DATA RECORDS →

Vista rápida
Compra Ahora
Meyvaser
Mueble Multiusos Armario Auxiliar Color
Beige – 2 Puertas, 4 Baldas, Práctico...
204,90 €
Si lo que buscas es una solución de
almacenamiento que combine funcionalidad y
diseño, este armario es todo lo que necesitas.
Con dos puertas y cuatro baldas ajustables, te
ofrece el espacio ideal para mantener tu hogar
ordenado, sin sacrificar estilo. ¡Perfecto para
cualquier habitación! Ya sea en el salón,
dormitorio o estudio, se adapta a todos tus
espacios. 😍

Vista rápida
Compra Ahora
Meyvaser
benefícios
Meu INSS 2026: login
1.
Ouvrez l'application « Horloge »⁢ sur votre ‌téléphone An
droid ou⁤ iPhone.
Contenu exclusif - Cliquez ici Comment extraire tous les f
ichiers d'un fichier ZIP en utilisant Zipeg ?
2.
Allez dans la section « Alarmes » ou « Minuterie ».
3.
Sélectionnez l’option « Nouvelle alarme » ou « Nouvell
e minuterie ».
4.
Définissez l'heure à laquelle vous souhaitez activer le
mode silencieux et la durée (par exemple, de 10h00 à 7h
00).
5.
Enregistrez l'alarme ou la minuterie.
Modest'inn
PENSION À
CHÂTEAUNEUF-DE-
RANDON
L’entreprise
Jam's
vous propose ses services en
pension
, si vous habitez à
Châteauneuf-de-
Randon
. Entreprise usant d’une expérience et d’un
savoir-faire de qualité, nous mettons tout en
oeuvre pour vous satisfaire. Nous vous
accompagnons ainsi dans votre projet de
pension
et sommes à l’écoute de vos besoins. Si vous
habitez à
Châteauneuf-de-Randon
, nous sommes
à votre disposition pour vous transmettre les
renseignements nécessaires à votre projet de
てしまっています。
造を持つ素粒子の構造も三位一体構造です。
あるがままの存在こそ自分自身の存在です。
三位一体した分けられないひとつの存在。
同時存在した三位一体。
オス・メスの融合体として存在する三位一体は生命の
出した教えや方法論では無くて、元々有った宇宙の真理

ACTIVITY → The lines in the records above that include the word "votre" must be copied out.

ANSWER BELOW →
Ouvrez l'application « Horloge »⁢ sur votre ‌téléphone An
accompagnons ainsi dans votre projet de
à votre disposition pour vous transmettre les
renseignements nécessaires à votre projet de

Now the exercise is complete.